Kateri Tekakwitha

How many of us here are saints? Or, perhaps a better question, is how many of us here are going to be saints?
When we talk about saints what are the first things that come to mind? Old? Holy? Boring? How about “guys that lived a long time ago”?
Would it surprise you to know that St. Mother Teresa suffered from depression and doubt? Would it surprise you to know that St. Teresa, the “little Flower” and patron of our diocese admits to being a little bit of a brat?

If I told you about a boy that was raised in a rich family, to a mother that was Christian but only barley, and a father that was only baptized on his death bed. Someone that wrote a bunch of books that initially told of his wild and misspent youth and in them admits to fathering an illegitimate child. This boy’s most quoted line goes something like, “Father help me to live the life that you want for me, just not right now”.

When we heard about this person, we might actually be interested in learning more about him. He sounds interesting and a little bit fun, but definitely not a saint. Now, what if I told you that this person is widely considered the most important and influential writer of the catholic church, second only to St. Paul. On Easter Day in the year 387, St. Augustine was baptized, and the catholic church would never be the same.

This doesn’t make any sense, right? Holy people are supposed to be holy and not holy people are supposed to be not holy. There are rules about these things, well what if we are wrong about that? What if we are all called to be saints and just don’t know it?
Pope Francis wrote in a recent letter to the church that he sees holiness “in those parents who raise their children with immense love, in those men and women who work hard to support their families, in the sick, in elderly religious who never lose their smile. In their daily perseverance I see the holiness of the Church militant. Very often it is a holiness found in our next-door neighbors, those who, living in our midst, reflect God’s presence. We might call them ‘the middle class of holiness.’”

Maybe that is who we are? The middle class of Holiness”.

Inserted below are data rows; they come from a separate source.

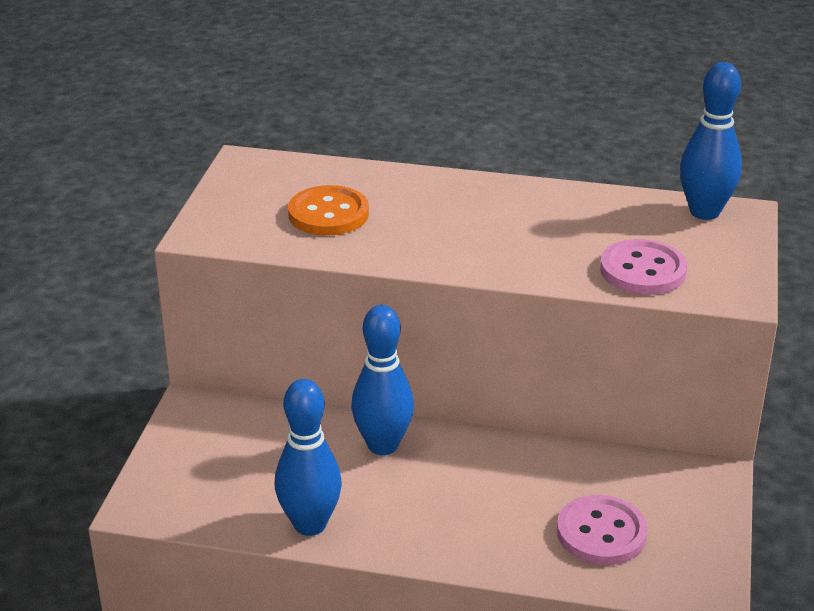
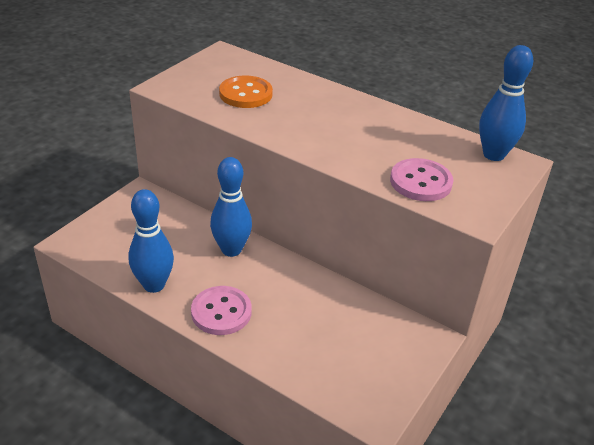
camera: 20 degrees right, 5 degrees up
(601, 533) = (329, 352): pink button -> pink button (221, 312)

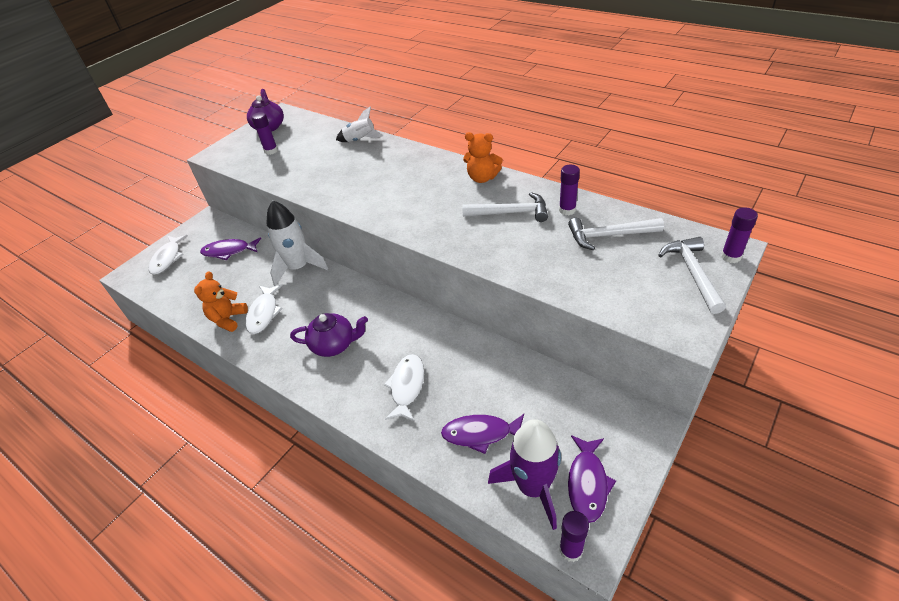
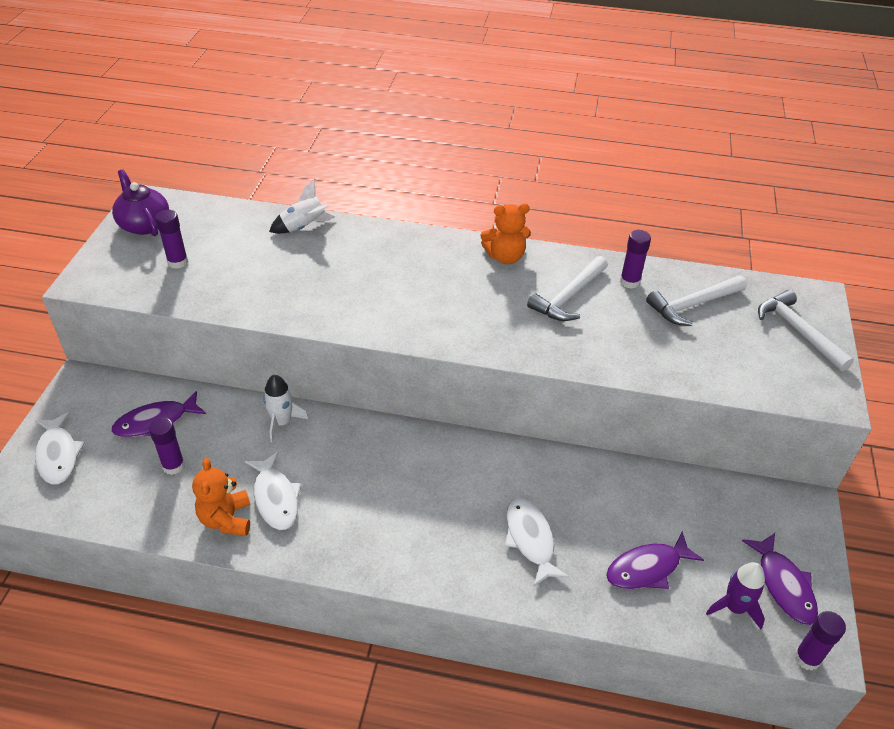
camera: 30 degrees left, 0 degrees up
(298, 267) = (282, 422): white rocket -> white rocket, size x0.59
(334, 344) = (404, 513): purple teapot -> none
(510, 213) = (569, 297): white hammer -> white hammer turned 150 degrees clockwise
(532, 487) = (734, 608): purple rocket -> purple rocket, size x0.59
(731, 256) = (821, 305): purple glue stick -> purple glue stick (173, 466)

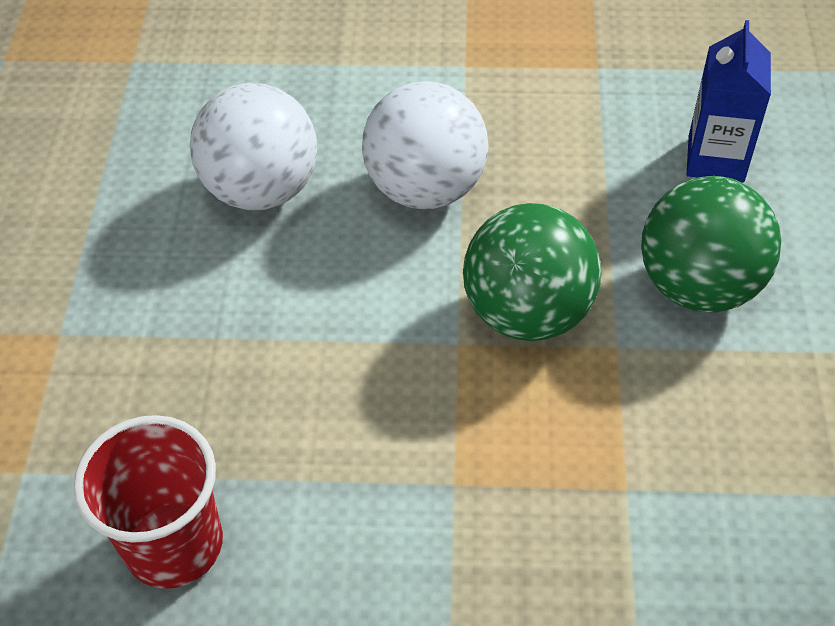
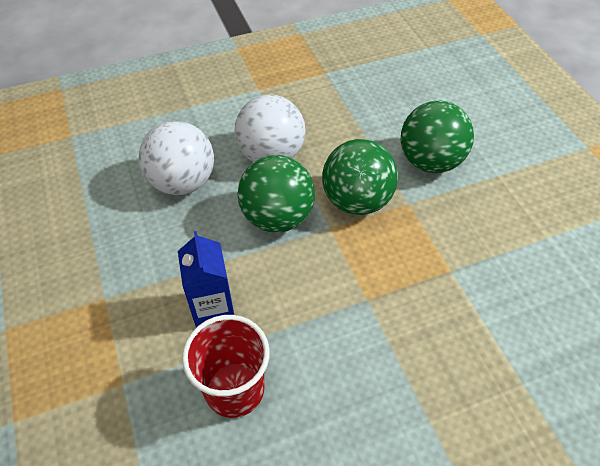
camera: 25 degrees left, 0 degrees up
(380, 296) = (277, 217): none -> green ball
(715, 159) = (405, 100): blue carton -> blue carton (213, 308)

Today is the feist day of Kateri Tekakwitha. She was the daughter of a Christian Algonquin who lived her life among the Mohawk clan of native American Indians. She lived a very hard life always choosing her relationship with God over her own well being. She saw herself insignificant to her eventual goal of everlasting life.

Pope Francis went on to say that all Catholics, like the saints, “need to see the entirety of your life as a mission,” and explained that this is accomplished by listening to God in prayer and asking the Holy Spirit for guidance in each moment and decision.
“A Christian cannot think of his or her mission on earth without seeing it as a path of holiness,” he stated, explaining that this path has its “fullest meaning in Christ, and can only be understood through him.”

Please understand, I am not saying that you should live your life like the young St. Augustin waiting for the day that you feel that it is time to turn on the saint button. Live your life the way that Pope Francis suggests. We are already middle class saints, exactly where we are and who we are right now. Remember, God knows you, he knew you before you were born. Luke 12:7 But even the hairs of your head are all counted. Do not fear; you are more valuable than, … and loved than any of His creation.

We are all saints, take a minute, look around and be amazed what the Lord has given to those of us in this room.

The way of the just is smooth;
the path of the just you make level.
Yes, for your way and your judgments, O LORD,
we look to you;
Your name and your title
are the desire of our souls.
My soul yearns for you in the night,
yes, my spirit within me keeps vigil for you;
When your judgment dawns upon the earth,
the world’s inhabitants learn justice.
O LORD, you mete out peace to us,
for it is you who have accomplished all we have done.

MT 11:28 – 30

Jesus said:
“Come to me, all you who labor and are burdened,
and I will give you rest.
Take my yoke upon you and learn from me,
for I am meek and humble of heart;
and you will find rest for yourselves.
For my yoke is easy, and my burden light.”